Usuários de computadores têm apostado há anos nas tecnologias da Nvidia para mergulhar em mundos virtuais de videogames. Agora, alguns pesquisadores estão apostando nos chips da empresa para salvar vidas na vida real.
O Hospital Geral de Massachusetts, nos Estados Unidos, estabeleceu recentemente um centro em Boston onde planeja usar chips Nvidia para contar com a ajuda da inteligência artificial na busca por anomalias em tomografias e outras imagens médicas, trabalhos agora realizados por radiologistas humanos. O projeto, que se baseia em um banco de dados de 10 bilhões de imagens existentes, é projetado para “treinar” a máquina a ajudar médicos a detectar câncer, mal de Alzheimer e outras doenças com mais precisão.
“Computadores não se cansam”, afirma Keith Dreyer, diretor-executivo do centro e vice-presidente de radiologia no Hospital. “Não há dúvidas de que isso vai mudar a nossa forma de praticar cuidados de saúde, e vai claramente mudar para melhor”, disse ao jornal The Wall Street Journal.
O esforço é um dos muitos exemplos que ilustram como os avanços em microchips, especialmente os de unidades de gráficos de processamento da Nvidia, estão alimentando o crescimento explosivo de aprendizagem de máquina, abordagem de programação na qual computadores são ensinados, sem instruções explícitas e, em seguida, tomam decisões com base no que aprenderam.
Gigantes de internet como Google, Facebook, Microsoft, Twitter e Baidu estão entre os mais ativos no tema, utilizando chips chamados de GPUs para permitir que servidores estudem grandes quantidades de fotos, vídeos, arquivos de áudio e mensagens em mídias sociais para melhorar funções como busca ou marcação automatizada de fotos. Alguns fabricantes de automóveis estão explorando a tecnologia para desenvolver carros que dirigem, detectam seu entorno e evitam riscos.

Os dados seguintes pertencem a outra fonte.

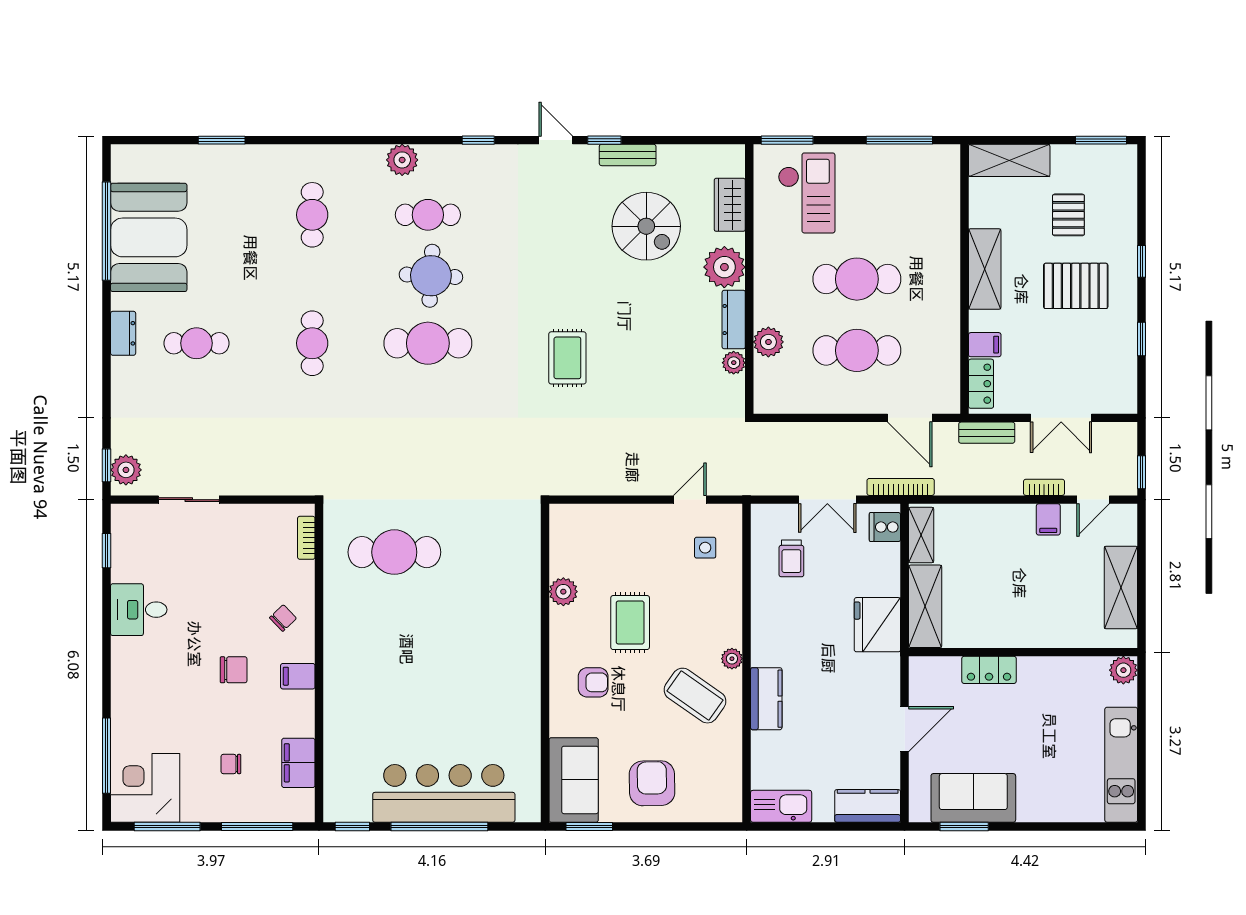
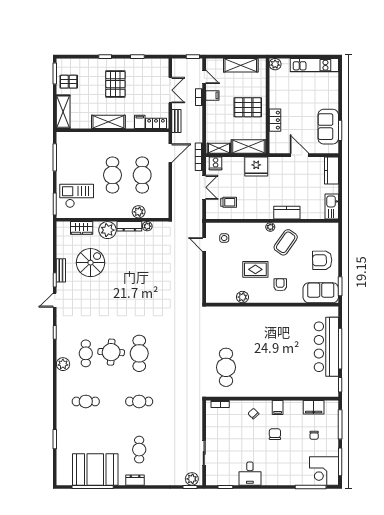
pallet: (1068, 215) -> (69, 82), moved
rug: (567, 358) -> (145, 295), removed
pallet: (1020, 605) -> (248, 107), added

Há, inclusive, grande aposta em torno dos GPUs. Segundo a consultoria Tractica LLC o gasto com GPUs, como resultado de projetos de aprendizagem de máquina, deverá crescer de US$ 43,6 milhões em 2015 para US$ 4,1 bilhões até 2024, e os gastos com software relacionados por parte das empresas aumentará de US$ 109 milhões para US$ 10,4 bilhões no mesmo período.